Максим чихнул от попавшей в нос пыли и вернулся в реальность. Поднявшись с корточек, огляделся. Бесшумно подошёл к шкафам, расположенным справа от двери. Шесть, по числу участников странной компании, металлических ящиков в рост человека, седьмой, чуть в стороне – Максима. Шкафчики были покрыты толстым слоем пыли, сразу видно – в них давно никто не заглядывал.
Он пристально смотрел на них, а потом начал открывать слабо лязгавшие дверцы, одну за другой. Что он в них хотел найти? Хотел или надеялся, а может, ждал? Весточки из прошлого? Послания? Привета? Ответа он не знал.
Первый – ящик Кости, на крючке висел вакидзаси, привезённый Максимом из Японии. Неподлинный, конечно, реплика.
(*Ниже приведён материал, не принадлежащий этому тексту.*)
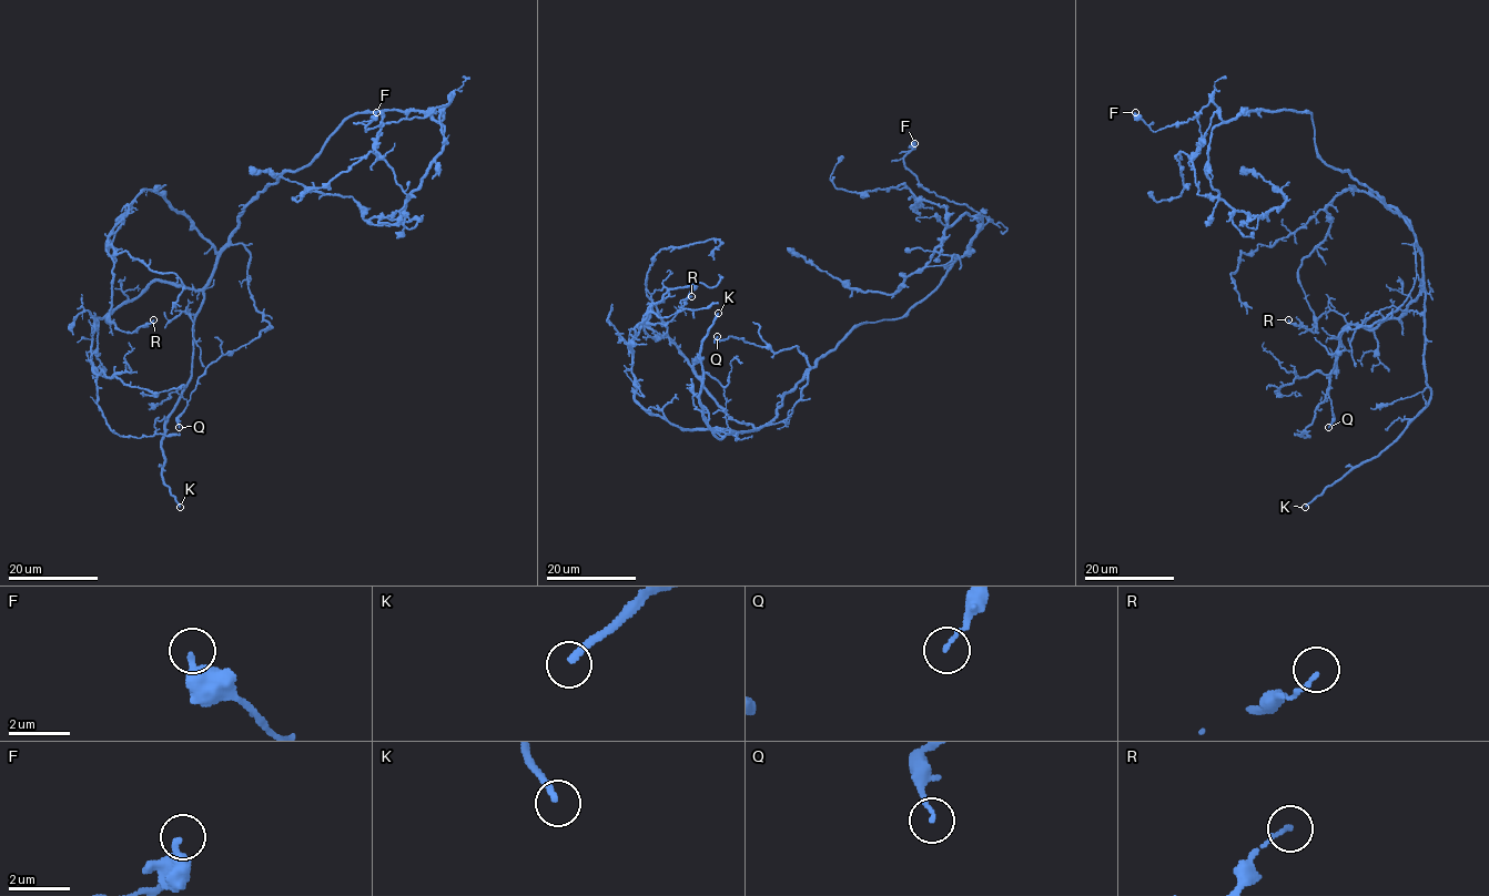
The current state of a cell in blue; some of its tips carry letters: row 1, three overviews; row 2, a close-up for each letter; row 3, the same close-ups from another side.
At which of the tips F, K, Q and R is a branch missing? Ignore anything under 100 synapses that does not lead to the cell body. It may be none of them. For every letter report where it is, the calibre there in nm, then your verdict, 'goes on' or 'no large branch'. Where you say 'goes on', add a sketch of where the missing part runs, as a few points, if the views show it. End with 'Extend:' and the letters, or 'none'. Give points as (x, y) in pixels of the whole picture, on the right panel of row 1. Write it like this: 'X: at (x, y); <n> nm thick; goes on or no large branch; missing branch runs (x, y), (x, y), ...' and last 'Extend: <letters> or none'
F: at (1135, 112); 340 nm thick; no large branch
K: at (1305, 507); 200 nm thick; goes on; missing branch runs (1305, 507), (1201, 581), (1194, 578), (1185, 559), (1185, 526), (1177, 509), (1173, 505), (1155, 506), (1154, 511)
Q: at (1328, 427); 120 nm thick; no large branch
R: at (1288, 319); 120 nm thick; no large branch
Extend: K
Но сделанный с соблюдением технологии и всех тонкостей, с обтянутой кожей ската рукоятью, с «хиси-гамэ» из промазанной яичным белком мягкой бумаги и лезвием, способным в одно мгновение отделить голову человека от туловища. Он помнил, как радовался Конан, великий любитель всего холодного, длинного и острого, подарку.
Второй – Ксанин, на верхней маленькой полочке – заколка для волос в виде небольшого трезубца, купленная Максимом в Китае и привезённая девушке на день рождения. Настоящее серебро, яшма и жадеит, старинная работа: дракон сплёлся в схватке с тигром.
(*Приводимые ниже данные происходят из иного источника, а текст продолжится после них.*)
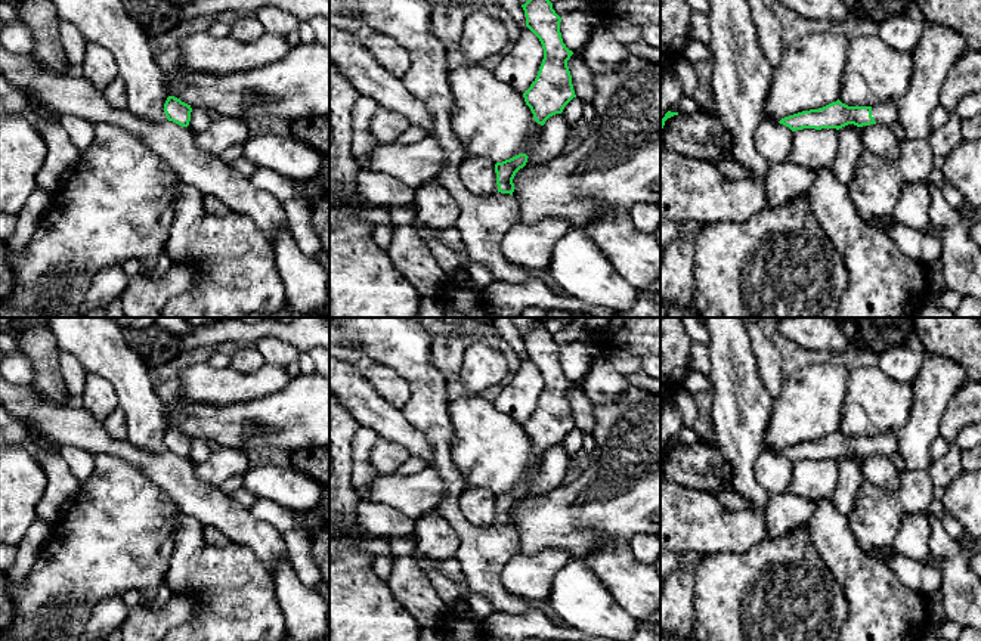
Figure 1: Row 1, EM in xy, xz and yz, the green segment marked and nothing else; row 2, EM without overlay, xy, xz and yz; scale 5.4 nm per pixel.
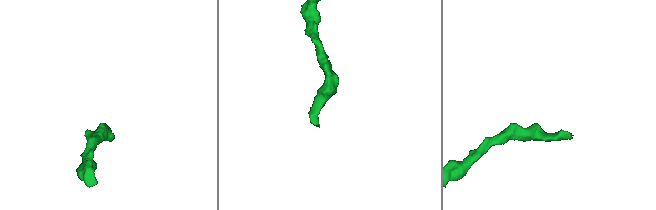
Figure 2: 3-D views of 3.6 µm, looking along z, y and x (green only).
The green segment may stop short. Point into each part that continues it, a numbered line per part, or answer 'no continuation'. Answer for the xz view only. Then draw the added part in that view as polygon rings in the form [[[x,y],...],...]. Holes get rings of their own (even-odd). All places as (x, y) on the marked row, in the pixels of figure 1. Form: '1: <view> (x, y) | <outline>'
1: xz (483, 222) | [[[329,0],[329,13],[359,19],[374,31],[393,38],[409,52],[412,66],[402,80],[406,89],[428,108],[433,120],[433,136],[446,152],[446,162],[437,179],[459,207],[457,227],[462,235],[470,261],[485,264],[496,281],[526,284],[535,279],[535,276],[526,267],[510,263],[502,254],[504,236],[520,223],[519,201],[514,195],[501,192],[489,196],[476,196],[465,189],[458,174],[458,168],[468,154],[451,126],[452,95],[448,81],[448,58],[446,49],[433,34],[431,10],[433,7],[427,0]]]

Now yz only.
1: yz (884, 112) | [[[886,100],[875,103],[872,106],[872,117],[883,126],[898,123],[898,102]]]

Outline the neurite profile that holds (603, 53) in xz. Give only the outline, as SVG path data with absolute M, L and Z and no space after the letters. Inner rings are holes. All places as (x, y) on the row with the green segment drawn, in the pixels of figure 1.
M607 25L598 27L579 53L592 74L613 72L629 55L626 46L610 34Z

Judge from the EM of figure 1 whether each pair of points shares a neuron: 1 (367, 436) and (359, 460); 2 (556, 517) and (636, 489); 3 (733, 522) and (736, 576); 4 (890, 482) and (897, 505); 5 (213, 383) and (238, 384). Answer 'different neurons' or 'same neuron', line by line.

Третий – Олафа, на полке сиротливо лежал массивный серебряный перстень, изображающий оскаленную волчью морду, подаренный Максимом к выпуску первого альбома группы, в которой играл Олег, и которая, как нетрудно догадаться, звалась «Акелла».
Он шёл, поочерёдно открывая шкафчики, и в каждом находил подарок, сделанный им каждому члену «Странной компании».
Дойдя до своего, он с минуту стоял, глядя на металлическую, крашенную серой краской дверцу, гадая, что он найдёт в нём. Потом не без некоторого внутреннего трепета, открыл.
Дверца слабо скрипнула, являя нутро ящика. Ничего. В том смысле, что ничего странного и необычного там не было, только его зимний камуфляж. Всё правильно – именно зимой он и покинул их.
Он провёл пальцами по висевшей в шкафу одежде: тёплая куртка с меховым воротником, военные штаны со множеством карманов, свитер грубой вязки и кожаными нашлёпками, на локтях и плечах, туристические ботинки и шапочка с прорезями для глаз и рта – «балаклава».
Максим осторожно извлёк одежду, что есть силы встряхнул, поднимая в воздух клубы пыли. Скинув свой цивильный наряд, он переоделся и с удивлением обнаружил, как удобно в камуфляже. Одежда сидела словно вторая кожа – нигде не жало и не тянуло. Мягко прошёлся по комнате – толстая подошва совершенно бесшумно ступала по гулкому бетону, а ботинки словно цеплялись за поверхность пола.
Максим с грохотом захлопнул открытые дверцы шкафчиков, лишь из первого на ходу выхватил вакидзаси, да прихватил заколку из второго.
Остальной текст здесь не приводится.